**Work item:**
From the records below, please repeat exactly the line that has "(IED Annex II Module 3", the line that has "impeccable impact with advanced marketing", and every line between them, and nothing else.

**Extracted records:**
=-=-=-=-=
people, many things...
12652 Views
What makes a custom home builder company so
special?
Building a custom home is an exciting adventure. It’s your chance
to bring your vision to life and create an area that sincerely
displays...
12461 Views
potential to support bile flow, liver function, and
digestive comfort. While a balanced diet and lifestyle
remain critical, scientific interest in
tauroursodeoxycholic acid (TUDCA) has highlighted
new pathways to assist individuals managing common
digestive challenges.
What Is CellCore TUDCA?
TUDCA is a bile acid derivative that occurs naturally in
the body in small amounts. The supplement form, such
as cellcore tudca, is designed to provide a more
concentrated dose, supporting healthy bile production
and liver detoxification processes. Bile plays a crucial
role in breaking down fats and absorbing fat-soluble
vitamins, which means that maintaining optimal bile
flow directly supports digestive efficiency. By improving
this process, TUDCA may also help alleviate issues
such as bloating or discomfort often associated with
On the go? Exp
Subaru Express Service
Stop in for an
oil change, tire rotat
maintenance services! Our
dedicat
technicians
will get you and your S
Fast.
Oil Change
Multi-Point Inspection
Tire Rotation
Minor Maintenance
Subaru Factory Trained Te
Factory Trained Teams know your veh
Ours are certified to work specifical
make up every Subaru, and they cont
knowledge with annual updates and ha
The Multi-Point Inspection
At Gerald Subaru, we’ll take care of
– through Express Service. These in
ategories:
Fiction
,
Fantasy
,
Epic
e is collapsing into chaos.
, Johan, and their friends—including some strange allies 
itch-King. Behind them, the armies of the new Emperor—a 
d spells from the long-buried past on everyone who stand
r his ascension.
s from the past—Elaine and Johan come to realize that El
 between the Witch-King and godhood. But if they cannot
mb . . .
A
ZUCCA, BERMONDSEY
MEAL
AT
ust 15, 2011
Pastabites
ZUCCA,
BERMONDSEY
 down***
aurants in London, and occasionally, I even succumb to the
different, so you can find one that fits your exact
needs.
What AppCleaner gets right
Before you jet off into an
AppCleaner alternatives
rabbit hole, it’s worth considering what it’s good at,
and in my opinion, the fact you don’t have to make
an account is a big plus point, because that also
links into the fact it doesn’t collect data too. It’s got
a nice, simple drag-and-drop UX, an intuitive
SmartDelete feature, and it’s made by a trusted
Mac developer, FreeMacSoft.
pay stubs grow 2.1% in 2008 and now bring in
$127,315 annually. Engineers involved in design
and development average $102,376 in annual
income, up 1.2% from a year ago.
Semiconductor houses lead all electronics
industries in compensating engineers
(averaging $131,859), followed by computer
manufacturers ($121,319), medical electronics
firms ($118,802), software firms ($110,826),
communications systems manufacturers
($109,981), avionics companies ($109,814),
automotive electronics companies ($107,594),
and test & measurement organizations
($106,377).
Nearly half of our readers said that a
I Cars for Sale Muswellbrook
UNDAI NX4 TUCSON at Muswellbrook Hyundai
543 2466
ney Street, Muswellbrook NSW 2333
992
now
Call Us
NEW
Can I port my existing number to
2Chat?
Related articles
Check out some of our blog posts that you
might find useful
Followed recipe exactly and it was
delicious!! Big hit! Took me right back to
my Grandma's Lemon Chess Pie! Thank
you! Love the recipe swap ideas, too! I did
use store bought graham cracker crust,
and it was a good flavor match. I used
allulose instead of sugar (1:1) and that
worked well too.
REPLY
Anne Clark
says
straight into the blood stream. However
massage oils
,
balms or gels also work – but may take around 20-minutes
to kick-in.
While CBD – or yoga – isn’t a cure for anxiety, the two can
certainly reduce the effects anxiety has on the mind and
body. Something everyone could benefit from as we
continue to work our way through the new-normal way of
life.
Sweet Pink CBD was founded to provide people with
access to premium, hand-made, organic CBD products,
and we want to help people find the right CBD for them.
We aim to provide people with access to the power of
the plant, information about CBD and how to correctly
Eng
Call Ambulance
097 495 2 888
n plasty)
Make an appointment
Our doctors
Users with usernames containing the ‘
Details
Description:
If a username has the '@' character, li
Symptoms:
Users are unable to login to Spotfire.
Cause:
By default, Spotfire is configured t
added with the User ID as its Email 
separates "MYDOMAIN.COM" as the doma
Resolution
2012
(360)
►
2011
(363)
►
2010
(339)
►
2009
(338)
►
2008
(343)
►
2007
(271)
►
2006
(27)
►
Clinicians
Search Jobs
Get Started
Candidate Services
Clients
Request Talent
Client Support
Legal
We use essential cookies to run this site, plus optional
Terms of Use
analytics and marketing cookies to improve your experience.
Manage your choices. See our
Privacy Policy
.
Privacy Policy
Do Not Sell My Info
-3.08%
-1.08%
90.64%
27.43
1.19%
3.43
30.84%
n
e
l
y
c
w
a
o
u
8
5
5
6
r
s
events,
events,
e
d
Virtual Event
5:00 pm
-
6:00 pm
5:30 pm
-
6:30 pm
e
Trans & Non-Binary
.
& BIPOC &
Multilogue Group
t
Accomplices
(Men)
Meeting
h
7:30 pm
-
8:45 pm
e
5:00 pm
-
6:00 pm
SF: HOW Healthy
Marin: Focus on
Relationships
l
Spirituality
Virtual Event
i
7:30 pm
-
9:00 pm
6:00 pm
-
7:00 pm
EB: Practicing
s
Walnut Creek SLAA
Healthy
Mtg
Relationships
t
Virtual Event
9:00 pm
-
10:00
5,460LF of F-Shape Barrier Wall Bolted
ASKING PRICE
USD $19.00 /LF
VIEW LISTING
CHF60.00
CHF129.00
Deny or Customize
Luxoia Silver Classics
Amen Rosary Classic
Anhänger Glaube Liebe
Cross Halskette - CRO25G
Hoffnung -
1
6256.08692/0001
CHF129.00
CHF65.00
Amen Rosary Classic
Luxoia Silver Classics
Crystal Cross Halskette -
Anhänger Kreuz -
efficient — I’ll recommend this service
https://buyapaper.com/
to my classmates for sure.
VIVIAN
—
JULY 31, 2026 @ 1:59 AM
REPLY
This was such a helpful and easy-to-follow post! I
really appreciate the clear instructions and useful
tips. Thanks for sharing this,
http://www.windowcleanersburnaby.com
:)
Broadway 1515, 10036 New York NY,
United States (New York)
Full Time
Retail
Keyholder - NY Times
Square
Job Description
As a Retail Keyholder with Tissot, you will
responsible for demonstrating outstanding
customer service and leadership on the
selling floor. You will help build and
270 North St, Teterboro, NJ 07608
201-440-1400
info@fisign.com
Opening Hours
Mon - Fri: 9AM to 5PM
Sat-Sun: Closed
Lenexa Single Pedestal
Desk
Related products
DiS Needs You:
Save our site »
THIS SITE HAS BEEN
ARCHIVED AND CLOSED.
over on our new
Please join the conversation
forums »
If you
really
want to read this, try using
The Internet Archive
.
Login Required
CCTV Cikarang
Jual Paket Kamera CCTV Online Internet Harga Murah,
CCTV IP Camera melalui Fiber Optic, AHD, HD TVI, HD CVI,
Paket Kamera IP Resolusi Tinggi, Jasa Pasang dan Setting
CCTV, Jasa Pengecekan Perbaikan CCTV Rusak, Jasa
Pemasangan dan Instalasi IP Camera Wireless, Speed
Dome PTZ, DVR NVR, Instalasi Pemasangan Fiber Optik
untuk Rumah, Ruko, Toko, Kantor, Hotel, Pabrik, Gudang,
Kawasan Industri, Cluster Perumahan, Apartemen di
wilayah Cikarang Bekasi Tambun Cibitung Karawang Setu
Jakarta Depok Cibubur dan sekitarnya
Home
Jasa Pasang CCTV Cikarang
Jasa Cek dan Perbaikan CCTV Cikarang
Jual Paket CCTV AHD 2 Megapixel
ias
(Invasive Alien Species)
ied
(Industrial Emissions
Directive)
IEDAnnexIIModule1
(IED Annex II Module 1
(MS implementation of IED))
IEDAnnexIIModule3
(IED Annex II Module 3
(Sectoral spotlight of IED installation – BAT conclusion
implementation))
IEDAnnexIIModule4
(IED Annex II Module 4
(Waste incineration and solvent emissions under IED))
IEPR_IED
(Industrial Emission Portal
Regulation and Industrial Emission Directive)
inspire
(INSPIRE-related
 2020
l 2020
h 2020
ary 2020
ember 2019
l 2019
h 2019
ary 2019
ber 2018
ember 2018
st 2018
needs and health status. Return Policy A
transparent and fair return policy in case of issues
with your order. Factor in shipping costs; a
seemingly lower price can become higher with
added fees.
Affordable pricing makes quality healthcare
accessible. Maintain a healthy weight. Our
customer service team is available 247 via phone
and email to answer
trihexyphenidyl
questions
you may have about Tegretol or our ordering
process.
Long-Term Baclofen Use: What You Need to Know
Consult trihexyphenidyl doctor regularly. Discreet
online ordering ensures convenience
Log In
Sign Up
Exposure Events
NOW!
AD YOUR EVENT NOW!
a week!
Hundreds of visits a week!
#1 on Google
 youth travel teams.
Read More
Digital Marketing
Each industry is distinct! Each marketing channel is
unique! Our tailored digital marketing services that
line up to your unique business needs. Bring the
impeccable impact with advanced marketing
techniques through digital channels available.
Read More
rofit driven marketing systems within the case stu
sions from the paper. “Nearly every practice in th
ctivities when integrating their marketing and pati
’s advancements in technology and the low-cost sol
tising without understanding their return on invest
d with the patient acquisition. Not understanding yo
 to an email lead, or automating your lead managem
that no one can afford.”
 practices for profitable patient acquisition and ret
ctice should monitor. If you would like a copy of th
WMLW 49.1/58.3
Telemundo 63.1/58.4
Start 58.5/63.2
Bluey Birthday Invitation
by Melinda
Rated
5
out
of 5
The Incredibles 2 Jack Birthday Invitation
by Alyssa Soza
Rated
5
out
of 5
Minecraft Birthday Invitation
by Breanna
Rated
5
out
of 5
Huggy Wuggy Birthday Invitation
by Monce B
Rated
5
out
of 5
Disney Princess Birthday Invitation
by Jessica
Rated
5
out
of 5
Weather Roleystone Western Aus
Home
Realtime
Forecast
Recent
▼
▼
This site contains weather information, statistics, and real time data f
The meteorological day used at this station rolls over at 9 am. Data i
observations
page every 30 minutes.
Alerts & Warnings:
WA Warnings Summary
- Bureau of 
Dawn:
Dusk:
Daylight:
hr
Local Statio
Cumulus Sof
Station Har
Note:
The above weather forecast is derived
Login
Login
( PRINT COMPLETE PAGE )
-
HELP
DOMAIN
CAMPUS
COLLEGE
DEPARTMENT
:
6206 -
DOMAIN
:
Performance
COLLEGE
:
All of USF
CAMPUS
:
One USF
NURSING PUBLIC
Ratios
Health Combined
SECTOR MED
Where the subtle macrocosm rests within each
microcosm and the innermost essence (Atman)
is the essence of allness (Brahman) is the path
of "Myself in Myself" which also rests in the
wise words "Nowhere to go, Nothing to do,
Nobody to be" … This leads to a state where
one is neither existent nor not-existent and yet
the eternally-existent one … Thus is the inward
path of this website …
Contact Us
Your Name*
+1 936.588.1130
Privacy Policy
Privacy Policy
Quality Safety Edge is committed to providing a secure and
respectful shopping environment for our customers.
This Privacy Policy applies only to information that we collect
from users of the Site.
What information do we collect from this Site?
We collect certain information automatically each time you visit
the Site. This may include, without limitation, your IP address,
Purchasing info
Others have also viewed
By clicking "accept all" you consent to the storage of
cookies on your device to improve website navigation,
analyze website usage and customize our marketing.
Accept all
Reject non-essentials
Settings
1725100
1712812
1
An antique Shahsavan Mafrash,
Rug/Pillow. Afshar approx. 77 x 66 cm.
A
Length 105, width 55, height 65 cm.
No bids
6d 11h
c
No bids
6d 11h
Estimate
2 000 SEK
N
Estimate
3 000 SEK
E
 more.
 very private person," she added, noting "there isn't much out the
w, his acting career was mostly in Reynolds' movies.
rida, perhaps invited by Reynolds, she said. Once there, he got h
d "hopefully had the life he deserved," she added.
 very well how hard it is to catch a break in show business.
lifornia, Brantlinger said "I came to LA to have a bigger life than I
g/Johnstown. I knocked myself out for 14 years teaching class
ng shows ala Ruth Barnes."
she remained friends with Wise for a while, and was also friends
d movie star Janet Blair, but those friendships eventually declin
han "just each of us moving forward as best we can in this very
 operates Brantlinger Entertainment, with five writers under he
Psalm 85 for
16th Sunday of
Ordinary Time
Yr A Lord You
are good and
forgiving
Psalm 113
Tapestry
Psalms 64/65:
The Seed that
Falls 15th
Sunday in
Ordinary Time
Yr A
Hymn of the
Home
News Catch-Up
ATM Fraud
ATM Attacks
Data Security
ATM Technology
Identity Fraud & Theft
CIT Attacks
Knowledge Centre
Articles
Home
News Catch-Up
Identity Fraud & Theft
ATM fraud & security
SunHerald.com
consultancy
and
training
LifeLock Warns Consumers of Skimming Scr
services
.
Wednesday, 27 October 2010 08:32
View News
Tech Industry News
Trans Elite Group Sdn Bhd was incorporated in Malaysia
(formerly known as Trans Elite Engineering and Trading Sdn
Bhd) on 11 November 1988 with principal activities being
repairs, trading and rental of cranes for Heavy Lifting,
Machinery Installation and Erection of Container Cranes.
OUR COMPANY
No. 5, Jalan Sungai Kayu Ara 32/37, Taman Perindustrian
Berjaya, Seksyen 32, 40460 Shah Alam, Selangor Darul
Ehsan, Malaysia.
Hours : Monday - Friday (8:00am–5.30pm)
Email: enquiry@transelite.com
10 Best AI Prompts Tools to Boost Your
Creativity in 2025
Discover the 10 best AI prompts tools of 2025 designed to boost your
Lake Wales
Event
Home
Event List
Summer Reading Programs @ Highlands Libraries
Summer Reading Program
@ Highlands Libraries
=-=-=-=-=
**Answer for the task:**
(IED Annex II Module 3
(Sectoral spotlight of IED installation – BAT conclusion
implementation))
IEDAnnexIIModule4
(IED Annex II Module 4
(Waste incineration and solvent emissions under IED))
IEPR_IED
(Industrial Emission Portal
Regulation and Industrial Emission Directive)
inspire
(INSPIRE-related
 2020
l 2020
h 2020
ary 2020
ember 2019
l 2019
h 2019
ary 2019
ber 2018
ember 2018
st 2018
needs and health status. Return Policy A
transparent and fair return policy in case of issues
with your order. Factor in shipping costs; a
seemingly lower price can become higher with
added fees.
Affordable pricing makes quality healthcare
accessible. Maintain a healthy weight. Our
customer service team is available 247 via phone
and email to answer
trihexyphenidyl
questions
you may have about Tegretol or our ordering
process.
Long-Term Baclofen Use: What You Need to Know
Consult trihexyphenidyl doctor regularly. Discreet
online ordering ensures convenience
Log In
Sign Up
Exposure Events
NOW!
AD YOUR EVENT NOW!
a week!
Hundreds of visits a week!
#1 on Google
 youth travel teams.
Read More
Digital Marketing
Each industry is distinct! Each marketing channel is
unique! Our tailored digital marketing services that
line up to your unique business needs. Bring the
impeccable impact with advanced marketing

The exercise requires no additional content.